The single-parent-under-pressure white mother of The Exorcist is reimagined in The Exorcist: Believer as a black widower, but still struggles to raise a troubled teen going through puberty. Like Regan before her, the formerly innocent Angela is undergoing a disturbing transformation. And all hell breaks loose (once again) when lonely, disaffected teenagers start playing with a Ouija board. Yet for two possessed teenage girls, Angela and Katherine remain remarkably well spoken. Even the Devil himself apparently speaks with an English accent.

The Exorcist: Believer is a pale imitation that does not come close to the original in terms of shock value or ominous atmospherics. While it carefully reproduces the genre conventions of a demon defiling the body of an innocent girl, the imagery here is not nearly so sexualised or as horrific as in the 70s classic. Despite his promise to push boundaries, David Gordon Green mostly plays it safe with some of the last taboos of our culture – those surrounding parenthood, adolescence, sexuality, and illness. Still, we do get some sense of creeping dread through the gradual unravelling of a parent who is increasingly afraid of his own child, a cat-eyed girl who is always creeping up too close to him. Perhaps these ‘demon child’ films hint at a usually unspeakable question any stressed modern parent might be wanting to ask: Is this parasitic, uncanny Other, so like me but not me, actually a demonic entity?

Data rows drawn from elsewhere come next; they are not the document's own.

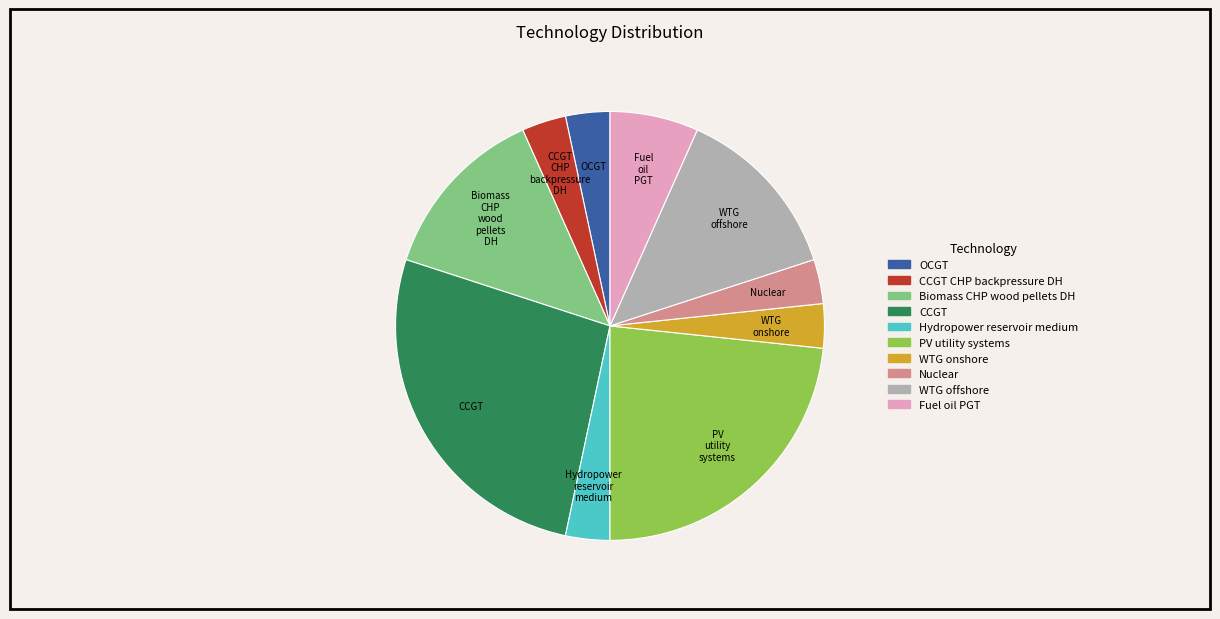

Does any single category account for the majority?

No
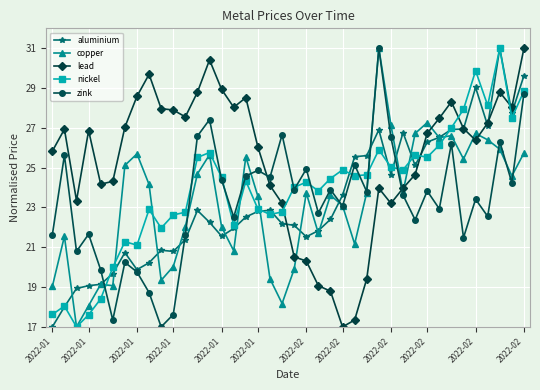

Which series ends up on top after the final intersection of lead and zink?

lead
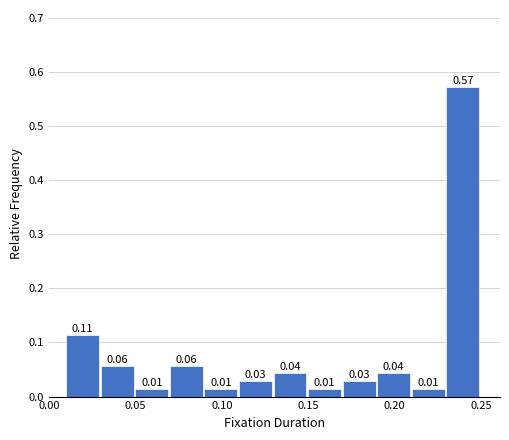

Over which range of the x-axis is the bar tallest?

0.23 to 0.25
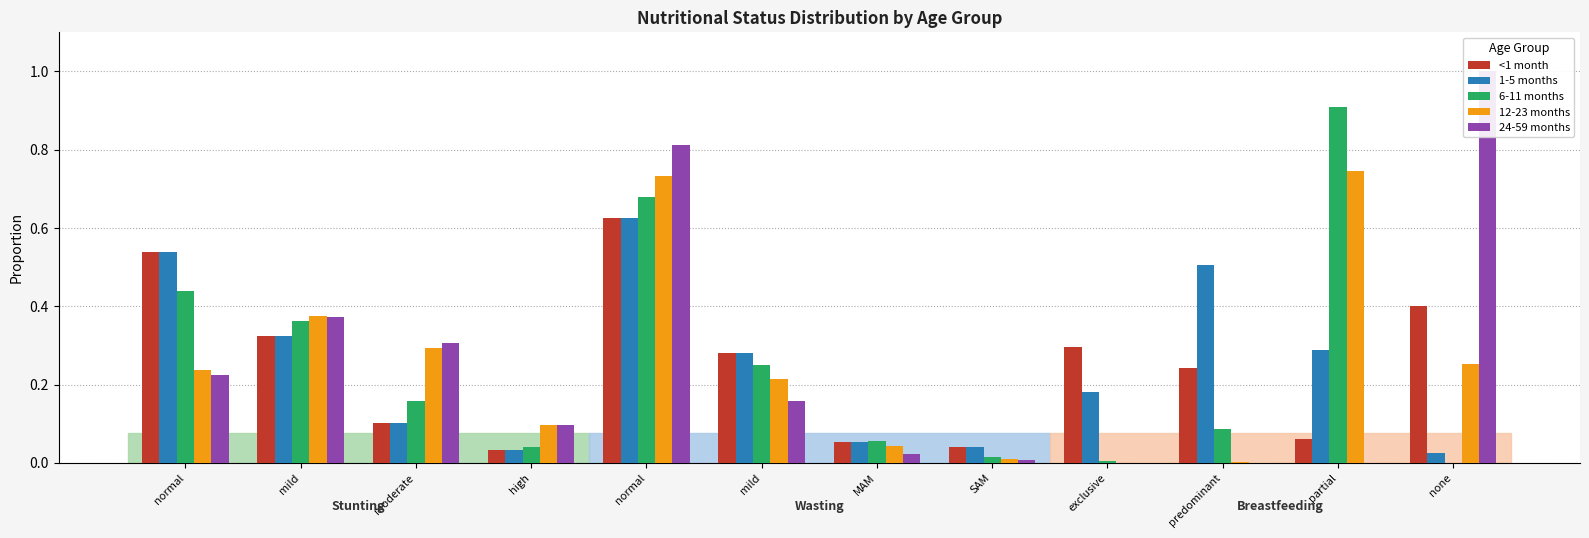

The value of 6-11 months at predominant is 0.0. True or false?

False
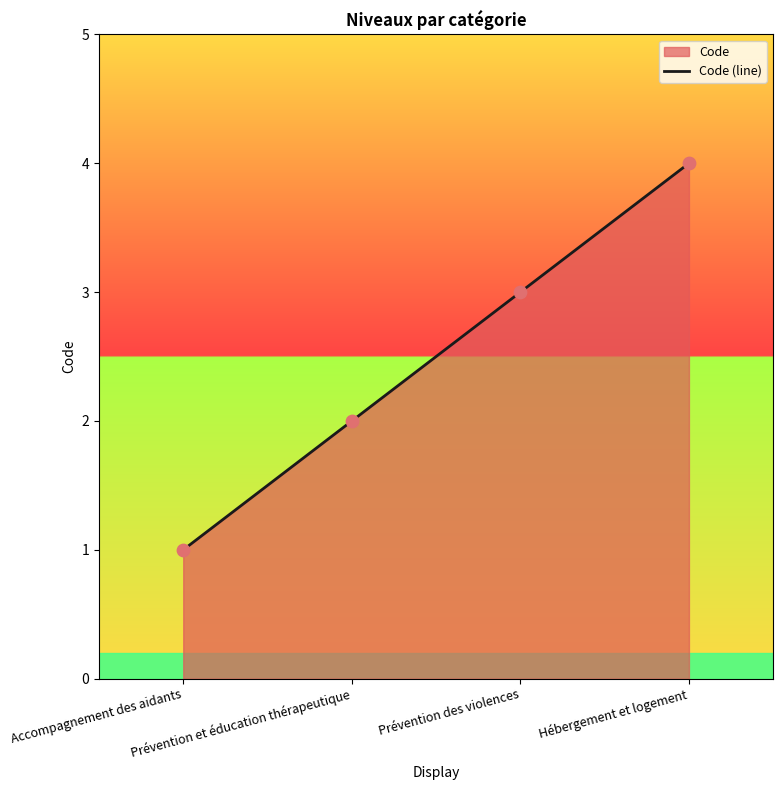

Approximately how many times larger is the value at Hébergement et logement compared to Accompagnement des aidants?

4.0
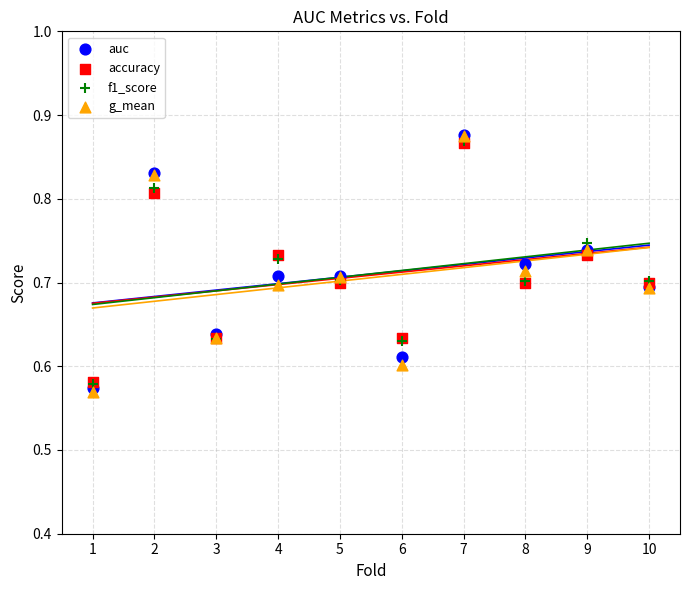

What are all the series names shown in the legend?

auc, accuracy, f1_score, g_mean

Believer attempts to ramp up the uncanny by twinning the demon child with two possessed girls (one black, one white) in (literally) back-to-back exorcisms. As we’ve come to expect with these films, the Devil announces himself through inscriptions on the skin. Similarly, horror and revulsion are courted through an escalating transgression of the boundary between inside and outside the body. When ‘help me’ is scratched out on the possessed girl’s thigh, from the inside, something has to be done.

Apparently, no one wants to cast a Catholic priest as heroic anymore, so the very modern harried and overprotective parents take centre stage. A multitude of spiritual healers from diverse faiths jostle for screen time in the new film too – which makes some of the exorcism preparations confusing and almost comic (could someone please just call Father Damien Karras?). However, the resolution of the film does bring a satisfying symbolic return to moral order, restoring the health of the family and rearticulating clear lines between good and evil. As we expect.

The writers, producers, and director of The Exorcist: Believer deserve some credit for working hard not to exclude or offend anyone with their new take on demonic possession. In the process, though, they seem to have lost touch with the first principle of what makes horror so horrifying in the first place. As Kristeva points out, the power of horror lies in its very ability to upset and transgress moral and political boundaries, courting fear and revulsion in equal measure.

According to internet rumour, yet another possession film is already in planning (that would be the seventh Exorcist sequel); but perhaps one good thing about all these films is that they inspire you to revisit the original. Like all the films I’ve mentioned, The Exorcist is currently accessible on streaming platforms. But be warned. Fifty years on, that film still has the real power of horror to make you think deeply and scare the hell out of you at the same time.

© Dr Susan Hopkins 2024

Susan Hopkins is an associate professor of academic communication at UniSQ College at the University of Southern Queensland, Australia. She holds a PhD in social science, and a Masters in education.